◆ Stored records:
....................
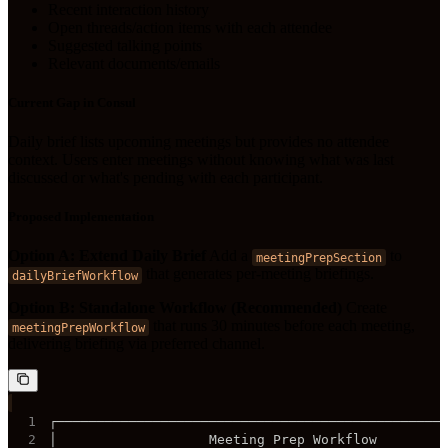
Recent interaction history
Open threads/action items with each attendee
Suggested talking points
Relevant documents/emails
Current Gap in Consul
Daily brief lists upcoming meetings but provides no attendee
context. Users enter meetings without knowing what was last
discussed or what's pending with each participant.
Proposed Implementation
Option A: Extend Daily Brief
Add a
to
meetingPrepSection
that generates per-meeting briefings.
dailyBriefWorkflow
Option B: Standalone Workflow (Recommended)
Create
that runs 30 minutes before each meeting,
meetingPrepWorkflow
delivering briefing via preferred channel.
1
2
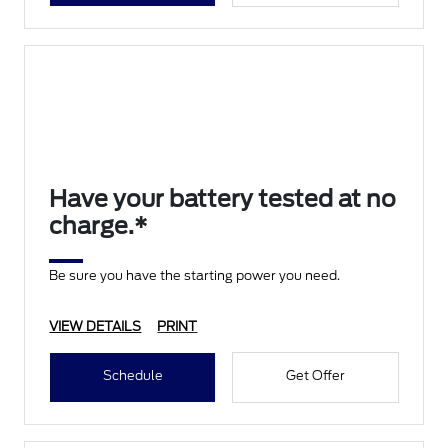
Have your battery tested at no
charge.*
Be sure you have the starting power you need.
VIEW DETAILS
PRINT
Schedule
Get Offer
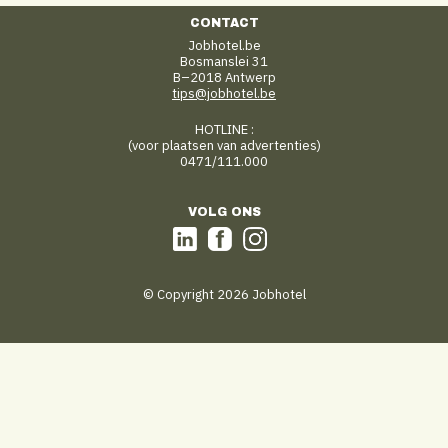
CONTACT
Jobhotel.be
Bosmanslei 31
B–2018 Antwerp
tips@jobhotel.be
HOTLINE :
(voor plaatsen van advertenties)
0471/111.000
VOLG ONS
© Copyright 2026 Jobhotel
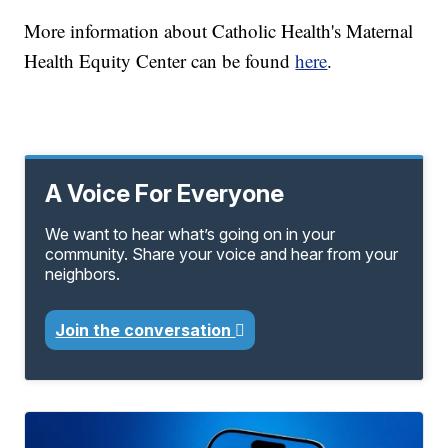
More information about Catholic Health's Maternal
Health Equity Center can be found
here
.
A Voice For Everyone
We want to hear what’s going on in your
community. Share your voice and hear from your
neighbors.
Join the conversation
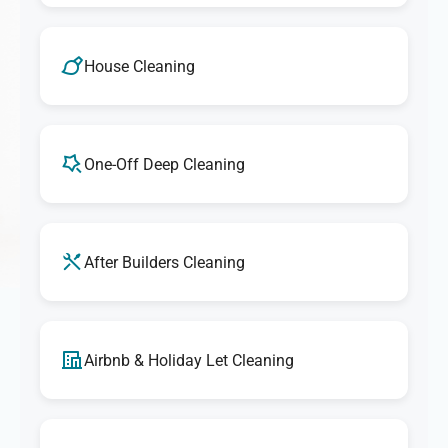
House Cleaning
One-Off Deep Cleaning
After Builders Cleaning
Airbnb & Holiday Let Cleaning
....................
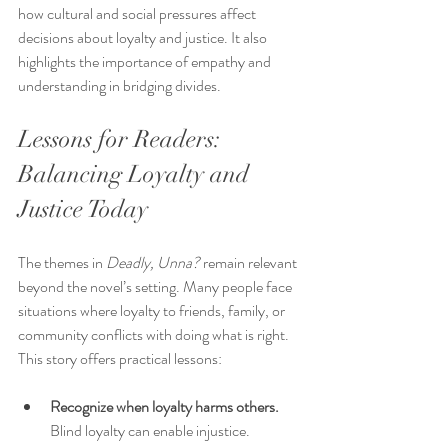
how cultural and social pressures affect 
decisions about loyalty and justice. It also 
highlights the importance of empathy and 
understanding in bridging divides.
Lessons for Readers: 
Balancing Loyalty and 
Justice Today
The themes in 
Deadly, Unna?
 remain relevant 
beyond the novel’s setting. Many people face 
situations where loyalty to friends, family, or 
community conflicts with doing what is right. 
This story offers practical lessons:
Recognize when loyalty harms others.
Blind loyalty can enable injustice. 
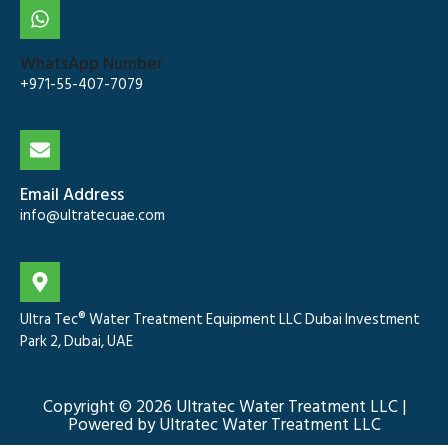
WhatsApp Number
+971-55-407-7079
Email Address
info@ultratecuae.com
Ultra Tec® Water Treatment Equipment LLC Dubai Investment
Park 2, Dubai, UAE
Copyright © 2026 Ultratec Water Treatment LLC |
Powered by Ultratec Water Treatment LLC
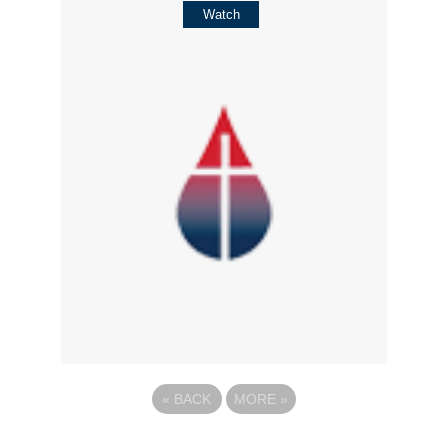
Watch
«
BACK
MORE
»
....................
◆ What the task asks:
Out of the data above, return each line where the word "meetings" can be found.

◆ Response:
Daily brief lists upcoming meetings but provides no attendee
context. Users enter meetings without knowing what was last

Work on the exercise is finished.